Wednesday, April 29, 2009

Physician payment -Congressional SGR (Sustainable Growth Rate) Formula and AMA's RUC (Relative Value Update Committee) Stack Deck Against Primary Care

A large, widening gap exists between the incomes of primary care physicians and many specialists. This disparity is important because noncompetitive primary incomes discourage medical school graduates from choosing primary care careers.

The Resource-Based Relative Value Scale, designed to reduce inequality between fees for office visits and payment for procedures, failed to prevent the widening primary care-specialty income gap for 4 reasons: 1) the volume of diagnostic and imaging procedures has increased far more rapidly than the volume of office visits, which benefits specialist who perform these procedures; 2) the process of updating fees every 5 years is heavily influenced the Relative Value Update Committee, which is composed mainly of specialists; 3) Medicare’s SGR formula for controlling physician payments penalizes primary care physicians; and 4) private insurers tend to pay for procedures, but not for office visits, at higher levels than those paid by Medicare. Payment reform is essential to guarantee a healthy primary care base to the U.S. health system.


Thomas Bodenheimer, MD, Robert Berenson MD, and Paul Rudolf, MD, “The Primary Care –Specialty Income Gap: Why It Matters, Annals of Internal Medicine, 2007; 146, 301-306

This year it’s the same old story. Medicare pay cuts for doctors are imminent. Congress will step in at the last minute to block the cuts.

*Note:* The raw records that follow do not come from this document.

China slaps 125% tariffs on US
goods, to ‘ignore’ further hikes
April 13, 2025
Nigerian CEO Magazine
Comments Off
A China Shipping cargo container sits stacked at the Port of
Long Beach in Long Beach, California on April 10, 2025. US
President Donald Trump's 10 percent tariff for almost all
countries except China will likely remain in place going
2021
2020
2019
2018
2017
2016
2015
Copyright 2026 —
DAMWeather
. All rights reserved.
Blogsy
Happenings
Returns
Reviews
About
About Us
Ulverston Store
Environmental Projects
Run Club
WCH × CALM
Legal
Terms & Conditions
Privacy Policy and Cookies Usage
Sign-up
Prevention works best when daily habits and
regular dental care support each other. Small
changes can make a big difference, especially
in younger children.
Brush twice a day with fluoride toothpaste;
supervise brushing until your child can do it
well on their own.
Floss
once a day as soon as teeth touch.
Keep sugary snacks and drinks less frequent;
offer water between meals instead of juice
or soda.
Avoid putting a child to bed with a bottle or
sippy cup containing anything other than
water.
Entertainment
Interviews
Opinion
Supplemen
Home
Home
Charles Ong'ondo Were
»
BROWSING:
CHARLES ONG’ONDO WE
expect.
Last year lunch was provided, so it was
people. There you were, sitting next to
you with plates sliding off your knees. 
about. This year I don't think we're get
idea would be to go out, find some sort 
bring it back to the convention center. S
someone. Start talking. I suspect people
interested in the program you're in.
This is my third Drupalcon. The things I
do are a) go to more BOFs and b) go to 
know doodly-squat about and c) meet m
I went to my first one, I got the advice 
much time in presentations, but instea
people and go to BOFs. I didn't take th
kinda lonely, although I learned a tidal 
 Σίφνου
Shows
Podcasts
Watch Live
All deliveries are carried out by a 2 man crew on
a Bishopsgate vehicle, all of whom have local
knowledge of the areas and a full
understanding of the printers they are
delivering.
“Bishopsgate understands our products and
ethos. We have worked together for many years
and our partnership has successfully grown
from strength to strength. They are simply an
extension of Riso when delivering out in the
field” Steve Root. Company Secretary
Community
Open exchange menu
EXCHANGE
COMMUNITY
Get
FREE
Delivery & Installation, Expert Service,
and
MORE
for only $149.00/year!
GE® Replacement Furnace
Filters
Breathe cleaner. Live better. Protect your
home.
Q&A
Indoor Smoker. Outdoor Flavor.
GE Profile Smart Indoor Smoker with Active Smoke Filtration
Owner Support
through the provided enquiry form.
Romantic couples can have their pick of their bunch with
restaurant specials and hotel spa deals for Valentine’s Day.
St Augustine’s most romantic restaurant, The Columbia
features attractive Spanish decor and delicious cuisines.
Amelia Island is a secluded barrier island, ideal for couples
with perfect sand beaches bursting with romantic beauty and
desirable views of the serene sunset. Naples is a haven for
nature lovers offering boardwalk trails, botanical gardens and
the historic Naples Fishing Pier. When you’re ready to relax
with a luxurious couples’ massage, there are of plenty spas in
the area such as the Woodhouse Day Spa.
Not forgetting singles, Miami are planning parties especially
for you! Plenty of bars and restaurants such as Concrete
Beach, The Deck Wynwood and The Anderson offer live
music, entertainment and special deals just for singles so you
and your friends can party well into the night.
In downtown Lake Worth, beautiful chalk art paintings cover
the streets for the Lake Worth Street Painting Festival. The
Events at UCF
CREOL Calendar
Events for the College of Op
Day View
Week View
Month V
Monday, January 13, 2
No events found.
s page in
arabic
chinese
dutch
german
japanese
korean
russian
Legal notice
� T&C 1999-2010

But this year differa because the Obama administration knows health reform is not possible without more primary care doctors and other specialists (general surgeons, ER doctors, and other specialists). Surveys indicate doctors are unhappy and are refusing to accept new Medicare and Medicaid patients in record numbers because of low reimbursement and bureaucratic regulations taking time away from patient care.

The threatened pay cuts are due to the SGR (Sustainable Growth Rate) formula, adopted by Congress in 1997, which has called for physician pay cuts every year for the last ten years, and coding actions of the AMA/Specialty RVS Update Committee, formed in 1991, which favors specialists over primary care doctors.

This year’s SGR says doctors will receive a 21% Medicare pay cut on January 1, 2010. That will not happen, and the Obama administration knows it. The Obama team and Congress, on the other hand, seem reluctant to change the historically unworkable and inflexible SGR, which, if implemented would cause more doctors not to accept new Medicare and Medicaid patients. Congress, on its part, seems reluctant to enlarge the payment pie for doctors by saying it is “budget neutral,“ a euphemistic phrase which means if we enlarge the slice of the pie for primary care, we will have to reduce the slice for specialists.

This thinking has set up a potential food fight between primary care doctors, 300,000strong, and the Alliance for Specialty Medicine, comprised of 11 national medical societies representing 200,000 specialists. The AMA, the American College of Physicians, and the American College of Surgeons say the solution is simply enlarging the pie, but Obama and the Democratic Congress has suddenly become sensitive about the $6.5 trillion it has proposed to save the economy and the staggeringly large and mounting national debt.

Medicare is considering drastic alternatives, such as ending fee-for-service and replacing it with capped payments for bundled hospital-physician procedures, not paying for doctors and hospitals for individual visits and procedures but for episodes of care, rewarding doctors for joining into “accountable” multispecialty groups, refusing to pay for “avoidable” complications, standardizing payment through the country to stamp out “unwarranted practice variations,” and setting up pay for performance and comparative effectiveness programs requiring doctors to install and use “certified” EHRS for “meaningful purposes.” What that means nobody seems to know.

As you consider ramifications of SGR and RUC, remember they’re designed to save a buck. Yes, SGR and RUC may lack flexibility, but they’re fundamentally escapes from hard reality. It takes doctors to give care. That SRG and RUC can’t duck.